Marriage is soul-tending work. It takes cultivation, patience and great care. Just as Joey spends hour after hour practicing the organ and Sarah works diligently in the garden, weeding, watering, and tending, so, too, you have to cultivate your relationship. Take the time you need to care for your marriage. You are building an institution – an institution whose real purpose is not only to cleave to each other, but to cling to the good – to the world that God has made and called Good. And I think you’ll find as you focus beyond yourselves you discover that in that process you’re actually cultivating your own marriage. One thing Dad and I have learned over our 35 plus years of marriage is that we are at our best when we jointly focus on people and things beyond ourselves – the church, the Divinity School, raising our kids, even designing and building this building together. These have been some our shared projects that have helped build our marriage, in part, because they were a means of reaching out beyond ourselves.

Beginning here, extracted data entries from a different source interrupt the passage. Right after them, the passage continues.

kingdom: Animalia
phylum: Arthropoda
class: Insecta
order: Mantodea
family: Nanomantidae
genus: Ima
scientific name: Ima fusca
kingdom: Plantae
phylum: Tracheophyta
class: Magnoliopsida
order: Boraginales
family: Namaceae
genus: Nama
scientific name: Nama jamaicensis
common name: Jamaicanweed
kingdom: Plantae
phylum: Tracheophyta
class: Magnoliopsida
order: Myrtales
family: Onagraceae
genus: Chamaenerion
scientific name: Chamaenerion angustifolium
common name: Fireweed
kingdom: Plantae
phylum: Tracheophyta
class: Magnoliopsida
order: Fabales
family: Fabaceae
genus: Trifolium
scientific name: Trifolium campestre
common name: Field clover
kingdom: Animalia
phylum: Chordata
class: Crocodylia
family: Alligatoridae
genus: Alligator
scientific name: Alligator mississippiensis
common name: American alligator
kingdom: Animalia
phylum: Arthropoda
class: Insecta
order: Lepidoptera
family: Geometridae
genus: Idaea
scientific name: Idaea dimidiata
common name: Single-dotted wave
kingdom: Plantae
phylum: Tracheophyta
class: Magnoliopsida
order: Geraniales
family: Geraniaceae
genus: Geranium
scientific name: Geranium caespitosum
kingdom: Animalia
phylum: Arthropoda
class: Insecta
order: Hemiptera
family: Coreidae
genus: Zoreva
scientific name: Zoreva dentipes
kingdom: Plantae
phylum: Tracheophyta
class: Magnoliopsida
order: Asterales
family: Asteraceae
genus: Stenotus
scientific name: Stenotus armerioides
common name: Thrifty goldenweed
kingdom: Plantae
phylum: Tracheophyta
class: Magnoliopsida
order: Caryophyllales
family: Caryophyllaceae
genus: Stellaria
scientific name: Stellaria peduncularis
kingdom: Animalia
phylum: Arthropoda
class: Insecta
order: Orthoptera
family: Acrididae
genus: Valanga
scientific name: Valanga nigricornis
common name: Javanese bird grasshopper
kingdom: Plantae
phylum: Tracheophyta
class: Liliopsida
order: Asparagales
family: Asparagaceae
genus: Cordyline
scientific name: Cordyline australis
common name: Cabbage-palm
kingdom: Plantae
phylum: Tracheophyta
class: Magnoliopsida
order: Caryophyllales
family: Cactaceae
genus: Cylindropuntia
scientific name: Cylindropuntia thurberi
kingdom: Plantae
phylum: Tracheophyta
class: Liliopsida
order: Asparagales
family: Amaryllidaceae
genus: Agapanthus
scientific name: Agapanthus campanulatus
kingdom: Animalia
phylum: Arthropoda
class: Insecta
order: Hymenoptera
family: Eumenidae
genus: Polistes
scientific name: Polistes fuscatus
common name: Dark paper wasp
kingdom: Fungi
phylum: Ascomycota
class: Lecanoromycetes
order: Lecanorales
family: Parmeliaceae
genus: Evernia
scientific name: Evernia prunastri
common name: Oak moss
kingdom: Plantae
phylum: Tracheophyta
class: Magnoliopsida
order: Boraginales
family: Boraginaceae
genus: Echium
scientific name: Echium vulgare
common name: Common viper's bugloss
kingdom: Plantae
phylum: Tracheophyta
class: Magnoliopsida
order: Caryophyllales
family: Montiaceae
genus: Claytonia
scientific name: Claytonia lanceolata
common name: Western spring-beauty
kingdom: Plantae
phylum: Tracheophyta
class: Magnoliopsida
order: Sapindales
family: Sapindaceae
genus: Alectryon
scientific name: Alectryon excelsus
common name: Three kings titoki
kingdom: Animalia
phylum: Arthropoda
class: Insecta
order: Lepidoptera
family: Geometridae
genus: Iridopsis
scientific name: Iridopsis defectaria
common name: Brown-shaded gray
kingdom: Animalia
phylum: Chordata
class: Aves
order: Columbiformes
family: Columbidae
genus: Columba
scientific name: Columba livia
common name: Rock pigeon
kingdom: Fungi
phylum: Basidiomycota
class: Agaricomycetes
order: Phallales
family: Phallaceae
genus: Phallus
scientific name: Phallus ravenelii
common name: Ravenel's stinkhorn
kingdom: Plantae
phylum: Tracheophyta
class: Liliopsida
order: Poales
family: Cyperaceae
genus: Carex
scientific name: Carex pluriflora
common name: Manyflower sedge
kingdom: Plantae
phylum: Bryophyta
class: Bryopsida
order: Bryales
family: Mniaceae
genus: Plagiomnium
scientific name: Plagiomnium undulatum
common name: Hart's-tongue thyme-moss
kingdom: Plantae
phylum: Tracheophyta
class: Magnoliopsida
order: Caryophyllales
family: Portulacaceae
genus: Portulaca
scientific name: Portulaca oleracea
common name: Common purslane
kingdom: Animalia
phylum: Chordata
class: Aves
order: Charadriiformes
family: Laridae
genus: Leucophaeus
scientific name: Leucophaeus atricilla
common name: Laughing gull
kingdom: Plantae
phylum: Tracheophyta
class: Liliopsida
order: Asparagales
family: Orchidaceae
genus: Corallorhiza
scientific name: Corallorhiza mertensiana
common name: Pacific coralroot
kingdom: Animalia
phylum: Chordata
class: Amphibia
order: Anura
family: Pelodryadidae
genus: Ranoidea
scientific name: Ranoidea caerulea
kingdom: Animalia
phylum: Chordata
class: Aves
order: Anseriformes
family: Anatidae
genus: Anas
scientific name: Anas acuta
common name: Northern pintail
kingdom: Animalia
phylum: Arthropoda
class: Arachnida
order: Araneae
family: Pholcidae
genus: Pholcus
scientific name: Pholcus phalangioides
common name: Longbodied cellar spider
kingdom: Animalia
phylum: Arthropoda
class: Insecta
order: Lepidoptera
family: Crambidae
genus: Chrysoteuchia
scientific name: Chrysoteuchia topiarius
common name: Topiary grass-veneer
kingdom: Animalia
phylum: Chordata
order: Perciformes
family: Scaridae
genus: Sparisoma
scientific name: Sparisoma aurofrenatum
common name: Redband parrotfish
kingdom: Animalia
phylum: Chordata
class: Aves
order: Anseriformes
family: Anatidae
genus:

So I hope you will find those things that are unique for you as a couple – those shared practices and projects that are mutually fun and life-giving, while also being outward facing, blessing others. I can already picture what some of them might be for your new life together – flipping a house, building a habitat house, maybe someday leading a church together, or maybe someday one of your shared projects will have 2 little feet with 10 little toes (you can’t give me the mic and then not expect me to work that in!!).
Given your mutual love of music I would like to close with a story about a concert by the Handel and Haydn Society of Boston. Several months ago, just after the concert ended, when the audience normally would sit in awe, and silence would fill the hall, a 9 year-old little boy was so overwhelmed by the beautiful music he had just heard, that he shouted out into the silence –“Wow”!! This was not only surprising to the other concert goers, but also to Ronan’s grandfather who had taken him to the concert. You see, Ronan is not only autistic, he is also non-verbal. The beauty of music had cracked through the self-enclosed shell that had surrounded this little boy for 9 years. That night, Ronan was overwhelmed by beauty. So today as I stand here in this beautiful place, on this solemn and beautiful occasion, looking at the two of you pledging your life and your love to each other before God and God’s people, there is no more beautiful sight: Wow!!